We combine near-UV spectra obtained with the Hubble Space Telescope GHRS echelle with far-UV spectra obtained with IMAPS and Copernicus to study the abundances and physical conditions in the predominantly ionized gas seen at high velocity ( - 105 km s ^ { -1 } \lesssim v _ { \odot } \lesssim - 65 km s ^ { -1 } ) and at intermediate velocity ( - 60 km s ^ { -1 } \lesssim v _ { \odot } \lesssim - 10 km s ^ { -1 } ) along the line of sight to the star \zeta Ori .
We have high resolution ( FWHM \sim 3.3–4.5 km s ^ { -1 } ) and/or high S/N spectra for at least two significant ions of C , N , Al , Si , S , and Fe — enabling accurate estimates for both the total N ( H ii ) and the elemental depletions .

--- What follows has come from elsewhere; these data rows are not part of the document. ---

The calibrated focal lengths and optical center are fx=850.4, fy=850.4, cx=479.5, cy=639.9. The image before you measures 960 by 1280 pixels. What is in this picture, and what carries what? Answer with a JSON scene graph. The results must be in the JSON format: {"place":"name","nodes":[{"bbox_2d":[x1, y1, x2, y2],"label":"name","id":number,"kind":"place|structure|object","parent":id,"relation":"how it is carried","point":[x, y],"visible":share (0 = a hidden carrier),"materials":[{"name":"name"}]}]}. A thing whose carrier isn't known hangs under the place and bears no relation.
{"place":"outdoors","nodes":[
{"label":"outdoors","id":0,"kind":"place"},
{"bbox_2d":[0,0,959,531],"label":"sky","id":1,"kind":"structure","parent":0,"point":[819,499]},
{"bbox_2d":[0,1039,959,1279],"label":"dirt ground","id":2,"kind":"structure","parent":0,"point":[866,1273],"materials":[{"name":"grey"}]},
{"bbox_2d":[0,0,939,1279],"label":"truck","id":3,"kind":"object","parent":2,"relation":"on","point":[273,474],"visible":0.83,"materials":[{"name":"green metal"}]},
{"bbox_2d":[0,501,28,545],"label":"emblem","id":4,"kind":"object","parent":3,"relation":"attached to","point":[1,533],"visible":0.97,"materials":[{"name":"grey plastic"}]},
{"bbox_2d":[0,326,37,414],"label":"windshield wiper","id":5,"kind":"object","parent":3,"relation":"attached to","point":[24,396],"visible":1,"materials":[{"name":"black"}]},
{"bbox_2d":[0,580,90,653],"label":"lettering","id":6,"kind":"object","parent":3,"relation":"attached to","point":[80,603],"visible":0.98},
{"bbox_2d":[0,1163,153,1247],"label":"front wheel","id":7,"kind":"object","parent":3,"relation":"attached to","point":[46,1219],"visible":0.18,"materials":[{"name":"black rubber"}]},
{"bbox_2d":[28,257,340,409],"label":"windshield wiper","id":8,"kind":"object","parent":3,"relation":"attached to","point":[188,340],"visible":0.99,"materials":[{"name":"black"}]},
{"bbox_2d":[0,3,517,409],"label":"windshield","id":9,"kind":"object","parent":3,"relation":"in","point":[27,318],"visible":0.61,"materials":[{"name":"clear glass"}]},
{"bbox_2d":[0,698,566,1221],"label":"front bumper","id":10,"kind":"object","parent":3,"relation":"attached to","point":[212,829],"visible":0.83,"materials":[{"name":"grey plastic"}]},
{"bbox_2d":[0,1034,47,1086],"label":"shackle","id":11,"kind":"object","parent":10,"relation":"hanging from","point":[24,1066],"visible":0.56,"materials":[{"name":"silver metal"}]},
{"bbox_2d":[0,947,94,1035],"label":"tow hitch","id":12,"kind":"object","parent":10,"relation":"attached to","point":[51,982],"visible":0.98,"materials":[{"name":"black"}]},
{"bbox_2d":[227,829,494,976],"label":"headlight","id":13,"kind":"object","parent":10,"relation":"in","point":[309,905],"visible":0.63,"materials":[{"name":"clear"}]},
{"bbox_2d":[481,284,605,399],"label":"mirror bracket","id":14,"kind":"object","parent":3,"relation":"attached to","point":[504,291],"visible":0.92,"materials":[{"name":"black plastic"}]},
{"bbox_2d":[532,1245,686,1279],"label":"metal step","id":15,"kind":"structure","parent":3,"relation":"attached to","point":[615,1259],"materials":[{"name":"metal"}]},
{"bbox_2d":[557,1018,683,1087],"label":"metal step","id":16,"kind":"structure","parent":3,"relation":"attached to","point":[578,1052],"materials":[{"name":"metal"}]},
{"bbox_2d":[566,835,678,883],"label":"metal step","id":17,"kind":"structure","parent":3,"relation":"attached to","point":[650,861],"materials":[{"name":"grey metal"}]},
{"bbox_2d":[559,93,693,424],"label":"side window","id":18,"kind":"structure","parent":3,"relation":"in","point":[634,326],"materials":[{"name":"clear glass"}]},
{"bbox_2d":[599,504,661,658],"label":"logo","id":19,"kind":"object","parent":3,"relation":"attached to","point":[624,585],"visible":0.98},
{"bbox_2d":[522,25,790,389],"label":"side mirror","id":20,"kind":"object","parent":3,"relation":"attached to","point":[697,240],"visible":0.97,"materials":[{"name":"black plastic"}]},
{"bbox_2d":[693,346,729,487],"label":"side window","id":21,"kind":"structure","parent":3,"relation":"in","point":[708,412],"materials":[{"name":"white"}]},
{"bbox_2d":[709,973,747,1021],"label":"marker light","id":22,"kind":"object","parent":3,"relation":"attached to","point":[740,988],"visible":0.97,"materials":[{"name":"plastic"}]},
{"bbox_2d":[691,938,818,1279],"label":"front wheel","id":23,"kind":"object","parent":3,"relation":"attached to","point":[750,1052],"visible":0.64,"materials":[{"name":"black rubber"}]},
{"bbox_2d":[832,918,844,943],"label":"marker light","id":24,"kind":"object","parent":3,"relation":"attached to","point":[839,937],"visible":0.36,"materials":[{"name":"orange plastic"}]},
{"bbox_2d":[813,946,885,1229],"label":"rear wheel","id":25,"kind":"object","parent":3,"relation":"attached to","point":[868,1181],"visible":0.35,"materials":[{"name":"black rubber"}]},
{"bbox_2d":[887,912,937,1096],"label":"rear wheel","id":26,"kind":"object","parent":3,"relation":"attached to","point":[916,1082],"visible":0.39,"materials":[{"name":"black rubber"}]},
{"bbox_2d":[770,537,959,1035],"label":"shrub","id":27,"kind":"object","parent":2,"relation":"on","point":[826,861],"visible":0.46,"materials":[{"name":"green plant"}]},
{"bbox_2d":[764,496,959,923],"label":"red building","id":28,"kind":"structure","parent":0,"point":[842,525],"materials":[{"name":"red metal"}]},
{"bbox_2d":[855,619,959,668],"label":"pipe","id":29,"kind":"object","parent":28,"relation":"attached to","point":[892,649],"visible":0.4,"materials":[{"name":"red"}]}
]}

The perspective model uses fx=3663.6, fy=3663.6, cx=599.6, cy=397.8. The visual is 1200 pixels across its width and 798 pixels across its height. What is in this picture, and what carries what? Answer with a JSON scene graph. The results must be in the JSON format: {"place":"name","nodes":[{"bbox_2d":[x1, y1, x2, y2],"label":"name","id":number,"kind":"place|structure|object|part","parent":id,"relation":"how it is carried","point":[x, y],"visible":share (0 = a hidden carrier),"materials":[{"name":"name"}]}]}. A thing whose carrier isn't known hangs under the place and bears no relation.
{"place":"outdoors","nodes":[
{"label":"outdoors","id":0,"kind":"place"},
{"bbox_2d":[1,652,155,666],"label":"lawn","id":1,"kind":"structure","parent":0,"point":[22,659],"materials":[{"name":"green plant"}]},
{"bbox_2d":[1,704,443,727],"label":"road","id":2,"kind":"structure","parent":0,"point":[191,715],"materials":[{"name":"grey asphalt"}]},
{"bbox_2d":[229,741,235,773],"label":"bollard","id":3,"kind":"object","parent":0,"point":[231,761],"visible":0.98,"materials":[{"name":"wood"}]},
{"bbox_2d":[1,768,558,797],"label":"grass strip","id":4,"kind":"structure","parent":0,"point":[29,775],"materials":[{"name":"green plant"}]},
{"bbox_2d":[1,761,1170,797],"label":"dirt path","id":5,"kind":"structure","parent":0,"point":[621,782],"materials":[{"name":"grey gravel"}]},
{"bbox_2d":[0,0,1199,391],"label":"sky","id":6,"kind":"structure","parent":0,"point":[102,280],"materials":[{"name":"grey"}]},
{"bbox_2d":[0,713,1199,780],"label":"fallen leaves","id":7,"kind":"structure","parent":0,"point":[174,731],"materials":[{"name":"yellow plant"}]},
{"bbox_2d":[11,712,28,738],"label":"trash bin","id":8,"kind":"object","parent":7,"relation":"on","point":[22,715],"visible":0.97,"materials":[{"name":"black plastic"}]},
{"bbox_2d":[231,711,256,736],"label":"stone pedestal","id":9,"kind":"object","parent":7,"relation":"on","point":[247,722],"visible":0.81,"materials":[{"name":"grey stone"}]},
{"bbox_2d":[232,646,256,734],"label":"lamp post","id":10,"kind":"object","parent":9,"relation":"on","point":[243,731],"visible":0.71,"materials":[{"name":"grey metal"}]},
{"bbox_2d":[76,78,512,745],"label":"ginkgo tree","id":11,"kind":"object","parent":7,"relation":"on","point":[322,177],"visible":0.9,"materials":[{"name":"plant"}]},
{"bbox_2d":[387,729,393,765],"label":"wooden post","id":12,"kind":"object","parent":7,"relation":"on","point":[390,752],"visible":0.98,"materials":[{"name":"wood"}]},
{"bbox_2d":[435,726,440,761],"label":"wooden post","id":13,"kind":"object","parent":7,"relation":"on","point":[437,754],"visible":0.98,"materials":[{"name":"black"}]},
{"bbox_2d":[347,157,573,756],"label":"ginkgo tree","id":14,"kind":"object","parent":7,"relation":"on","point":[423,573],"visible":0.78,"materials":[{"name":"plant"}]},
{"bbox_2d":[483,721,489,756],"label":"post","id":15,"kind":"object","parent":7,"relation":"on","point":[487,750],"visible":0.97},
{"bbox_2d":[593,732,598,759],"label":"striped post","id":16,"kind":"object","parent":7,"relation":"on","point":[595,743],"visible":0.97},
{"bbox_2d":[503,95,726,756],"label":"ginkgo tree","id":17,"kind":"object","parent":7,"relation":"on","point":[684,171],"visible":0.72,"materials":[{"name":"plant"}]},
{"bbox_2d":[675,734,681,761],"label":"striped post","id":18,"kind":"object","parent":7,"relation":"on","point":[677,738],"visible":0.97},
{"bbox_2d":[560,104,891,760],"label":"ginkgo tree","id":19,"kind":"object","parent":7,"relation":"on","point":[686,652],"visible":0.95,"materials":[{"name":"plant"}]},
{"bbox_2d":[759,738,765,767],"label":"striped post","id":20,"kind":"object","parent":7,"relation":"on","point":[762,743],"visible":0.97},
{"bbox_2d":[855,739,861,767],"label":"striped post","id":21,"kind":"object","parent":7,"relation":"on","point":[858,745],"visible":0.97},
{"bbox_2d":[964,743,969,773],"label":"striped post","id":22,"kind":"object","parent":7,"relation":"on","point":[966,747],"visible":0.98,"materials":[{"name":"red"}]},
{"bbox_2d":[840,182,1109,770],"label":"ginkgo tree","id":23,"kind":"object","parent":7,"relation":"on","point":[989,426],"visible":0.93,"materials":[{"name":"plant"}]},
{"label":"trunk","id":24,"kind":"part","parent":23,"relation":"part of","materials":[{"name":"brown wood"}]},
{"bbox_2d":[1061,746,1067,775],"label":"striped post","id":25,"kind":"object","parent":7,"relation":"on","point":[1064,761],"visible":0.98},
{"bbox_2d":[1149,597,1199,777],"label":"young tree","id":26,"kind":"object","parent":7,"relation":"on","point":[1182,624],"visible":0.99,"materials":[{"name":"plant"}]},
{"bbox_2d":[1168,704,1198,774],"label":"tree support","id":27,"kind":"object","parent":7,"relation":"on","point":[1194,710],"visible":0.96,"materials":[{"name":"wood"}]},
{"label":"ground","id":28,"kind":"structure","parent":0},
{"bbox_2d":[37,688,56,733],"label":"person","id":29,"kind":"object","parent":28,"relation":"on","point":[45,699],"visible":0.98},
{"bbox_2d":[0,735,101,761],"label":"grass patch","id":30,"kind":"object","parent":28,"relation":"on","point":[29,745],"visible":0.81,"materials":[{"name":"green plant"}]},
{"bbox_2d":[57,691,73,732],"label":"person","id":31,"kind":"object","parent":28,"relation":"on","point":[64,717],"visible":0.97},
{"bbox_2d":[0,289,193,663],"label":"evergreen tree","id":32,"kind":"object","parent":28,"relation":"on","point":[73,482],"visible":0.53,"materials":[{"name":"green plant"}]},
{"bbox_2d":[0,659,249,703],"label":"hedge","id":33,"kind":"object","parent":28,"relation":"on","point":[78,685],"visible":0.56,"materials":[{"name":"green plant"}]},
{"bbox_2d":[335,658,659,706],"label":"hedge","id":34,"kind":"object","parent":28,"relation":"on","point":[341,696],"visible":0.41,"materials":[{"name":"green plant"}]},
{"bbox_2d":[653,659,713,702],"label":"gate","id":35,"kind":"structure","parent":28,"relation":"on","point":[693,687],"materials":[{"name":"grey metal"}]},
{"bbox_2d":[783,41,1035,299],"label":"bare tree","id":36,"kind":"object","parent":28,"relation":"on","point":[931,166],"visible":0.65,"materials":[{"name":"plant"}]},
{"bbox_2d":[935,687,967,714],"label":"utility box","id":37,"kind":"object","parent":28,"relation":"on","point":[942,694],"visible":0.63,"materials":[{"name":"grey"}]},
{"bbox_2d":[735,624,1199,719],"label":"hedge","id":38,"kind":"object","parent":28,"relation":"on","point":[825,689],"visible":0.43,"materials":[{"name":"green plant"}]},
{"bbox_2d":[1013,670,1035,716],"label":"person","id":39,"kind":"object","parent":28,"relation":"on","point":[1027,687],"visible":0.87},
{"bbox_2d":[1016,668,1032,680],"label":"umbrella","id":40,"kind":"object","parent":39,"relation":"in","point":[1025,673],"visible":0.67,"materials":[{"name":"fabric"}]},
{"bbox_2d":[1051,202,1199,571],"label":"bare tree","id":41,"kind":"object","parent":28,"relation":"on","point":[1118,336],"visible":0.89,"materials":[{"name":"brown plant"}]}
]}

C , N , and S have essentially solar relative abundances ; Al , Si , and Fe appear to be depleted by about 0.8 , 0.3–0.4 , and 0.95 dex , respectively , relative to C , N , and S. While various ion ratios would be consistent with collisional ionization equilibrium ( CIE ) at temperatures of 25,000–80,000 K , the widths of individual high-velocity absorption components indicate that T \sim 9000 \pm 2000 K — so the gas is not in CIE .
Analysis of the C ii fine-structure excitation equilibrium , at that temperature , yields estimates for the densities ( n _ { e } \sim n _ { H } \sim 0.1–0.2 cm ^ { -3 } ) , thermal pressures ( 2 n _ { H } T \sim 2000–4000 cm ^ { -3 } K ) , and thicknesses ( 0.5–2.7 pc ) characterizing the individual clouds .
We compare the abundances and physical properties derived for these clouds with those found for gas at similar velocities toward 23 Ori and \tau CMa , and also with several different models for shocked gas .
While the shock models can reproduce some features of the observed line profiles and some of the observed ion ratios , there are also significant differences between the models and the data .
The measured depletions suggest that roughly 10 % of the Al , Si , and Fe originally locked in dust in the pre-shock medium may have been returned to the gas phase , consistent with recent predictions for the destruction of silicate dust in a 100 km s ^ { -1 } shock .
The observed near-solar gas phase abundance of carbon , however , appears to be inconsistent with the predicted longer time scales for the destruction of graphite grains .